=== DATA SHOWN ===
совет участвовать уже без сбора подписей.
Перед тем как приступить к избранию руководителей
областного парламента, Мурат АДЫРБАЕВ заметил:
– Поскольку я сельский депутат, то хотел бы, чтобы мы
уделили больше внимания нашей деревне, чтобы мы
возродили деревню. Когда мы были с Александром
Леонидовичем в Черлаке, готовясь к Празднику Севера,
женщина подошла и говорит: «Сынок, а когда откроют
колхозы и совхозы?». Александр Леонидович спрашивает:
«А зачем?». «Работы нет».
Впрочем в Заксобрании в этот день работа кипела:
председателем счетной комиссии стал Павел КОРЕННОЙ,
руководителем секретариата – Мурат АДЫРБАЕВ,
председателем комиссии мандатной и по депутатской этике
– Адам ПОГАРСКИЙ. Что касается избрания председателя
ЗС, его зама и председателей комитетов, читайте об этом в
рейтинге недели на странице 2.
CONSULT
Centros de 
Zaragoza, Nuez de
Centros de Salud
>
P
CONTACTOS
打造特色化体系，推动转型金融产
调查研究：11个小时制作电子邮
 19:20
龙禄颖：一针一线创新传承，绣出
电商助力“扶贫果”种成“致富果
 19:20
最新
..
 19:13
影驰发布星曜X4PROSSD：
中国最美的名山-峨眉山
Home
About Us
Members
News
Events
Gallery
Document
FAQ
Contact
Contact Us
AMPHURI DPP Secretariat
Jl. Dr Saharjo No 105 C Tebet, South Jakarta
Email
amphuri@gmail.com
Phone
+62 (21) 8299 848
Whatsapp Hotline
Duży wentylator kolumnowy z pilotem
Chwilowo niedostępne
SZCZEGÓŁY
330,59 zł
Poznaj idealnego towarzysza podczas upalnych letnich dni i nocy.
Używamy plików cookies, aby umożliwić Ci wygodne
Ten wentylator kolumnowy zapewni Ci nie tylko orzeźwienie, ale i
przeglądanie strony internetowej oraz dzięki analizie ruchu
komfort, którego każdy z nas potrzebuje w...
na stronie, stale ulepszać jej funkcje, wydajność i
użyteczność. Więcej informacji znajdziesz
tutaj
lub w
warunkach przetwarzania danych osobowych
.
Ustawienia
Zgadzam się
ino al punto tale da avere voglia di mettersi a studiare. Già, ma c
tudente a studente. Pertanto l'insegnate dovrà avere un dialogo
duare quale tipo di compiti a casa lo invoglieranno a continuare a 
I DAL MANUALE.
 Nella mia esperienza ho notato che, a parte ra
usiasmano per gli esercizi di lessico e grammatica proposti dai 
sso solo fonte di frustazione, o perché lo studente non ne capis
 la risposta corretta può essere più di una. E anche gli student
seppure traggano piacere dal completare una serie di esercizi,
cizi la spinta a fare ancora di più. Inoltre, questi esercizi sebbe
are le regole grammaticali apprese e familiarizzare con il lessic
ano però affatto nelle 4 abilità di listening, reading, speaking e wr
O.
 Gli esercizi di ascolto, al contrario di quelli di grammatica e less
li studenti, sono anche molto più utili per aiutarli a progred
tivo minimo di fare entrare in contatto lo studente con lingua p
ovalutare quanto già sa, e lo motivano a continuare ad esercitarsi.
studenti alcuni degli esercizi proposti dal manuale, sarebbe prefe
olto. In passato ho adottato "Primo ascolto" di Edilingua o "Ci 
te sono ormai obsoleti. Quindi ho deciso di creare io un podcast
===
(TASK ITEM): Lay out the text from every record as a JSON list of strings, with one string for each line and blank lines omitted.

(PROBLEM SOLUTION):
[
  "совет участвовать уже без сбора подписей.",
  "Перед тем как приступить к избранию руководителей",
  "областного парламента, Мурат АДЫРБАЕВ заметил:",
  "– Поскольку я сельский депутат, то хотел бы, чтобы мы",
  "уделили больше внимания нашей деревне, чтобы мы",
  "возродили деревню. Когда мы были с Александром",
  "Леонидовичем в Черлаке, готовясь к Празднику Севера,",
  "женщина подошла и говорит: «Сынок, а когда откроют",
  "колхозы и совхозы?». Александр Леонидович спрашивает:",
  "«А зачем?». «Работы нет».",
  "Впрочем в Заксобрании в этот день работа кипела:",
  "председателем счетной комиссии стал Павел КОРЕННОЙ,",
  "руководителем секретариата – Мурат АДЫРБАЕВ,",
  "председателем комиссии мандатной и по депутатской этике",
  "– Адам ПОГАРСКИЙ. Что касается избрания председателя",
  "ЗС, его зама и председателей комитетов, читайте об этом в",
  "рейтинге недели на странице 2.",
  "CONSULT",
  "Centros de ",
  "Zaragoza, Nuez de",
  "Centros de Salud",
  ">",
  "P",
  "CONTACTOS",
  "打造特色化体系，推动转型金融产",
  "调查研究：11个小时制作电子邮",
  " 19:20",
  "龙禄颖：一针一线创新传承，绣出",
  "电商助力“扶贫果”种成“致富果",
  " 19:20",
  "最新",
  "..",
  " 19:13",
  "影驰发布星曜X4PROSSD：",
  "中国最美的名山-峨眉山",
  "Home",
  "About Us",
  "Members",
  "News",
  "Events",
  "Gallery",
  "Document",
  "FAQ",
  "Contact",
  "Contact Us",
  "AMPHURI DPP Secretariat",
  "Jl. Dr Saharjo No 105 C Tebet, South Jakarta",
  "Email",
  "amphuri@gmail.com",
  "Phone",
  "+62 (21) 8299 848",
  "Whatsapp Hotline",
  "Duży wentylator kolumnowy z pilotem",
  "Chwilowo niedostępne",
  "SZCZEGÓŁY",
  "330,59 zł",
  "Poznaj idealnego towarzysza podczas upalnych letnich dni i nocy.",
  "Używamy plików cookies, aby umożliwić Ci wygodne",
  "Ten wentylator kolumnowy zapewni Ci nie tylko orzeźwienie, ale i",
  "przeglądanie strony internetowej oraz dzięki analizie ruchu",
  "komfort, którego każdy z nas potrzebuje w...",
  "na stronie, stale ulepszać jej funkcje, wydajność i",
  "użyteczność. Więcej informacji znajdziesz",
  "tutaj",
  "lub w",
  "warunkach przetwarzania danych osobowych",
  ".",
  "Ustawienia",
  "Zgadzam się",
  "ino al punto tale da avere voglia di mettersi a studiare. Già, ma c",
  "tudente a studente. Pertanto l'insegnate dovrà avere un dialogo",
  "duare quale tipo di compiti a casa lo invoglieranno a continuare a ",
  "I DAL MANUALE.",
  " Nella mia esperienza ho notato che, a parte ra",
  "usiasmano per gli esercizi di lessico e grammatica proposti dai ",
  "sso solo fonte di frustazione, o perché lo studente non ne capis",
  " la risposta corretta può essere più di una. E anche gli student",
  "seppure traggano piacere dal completare una serie di esercizi,",
  "cizi la spinta a fare ancora di più. Inoltre, questi esercizi sebbe",
  "are le regole grammaticali apprese e familiarizzare con il lessic",
  "ano però affatto nelle 4 abilità di listening, reading, speaking e wr",
  "O.",
  " Gli esercizi di ascolto, al contrario di quelli di grammatica e less",
  "li studenti, sono anche molto più utili per aiutarli a progred",
  "tivo minimo di fare entrare in contatto lo studente con lingua p",
  "ovalutare quanto già sa, e lo motivano a continuare ad esercitarsi.",
  "studenti alcuni degli esercizi proposti dal manuale, sarebbe prefe",
  "olto. In passato ho adottato \"Primo ascolto\" di Edilingua o \"Ci ",
  "te sono ormai obsoleti. Quindi ho deciso di creare io un podcast"
]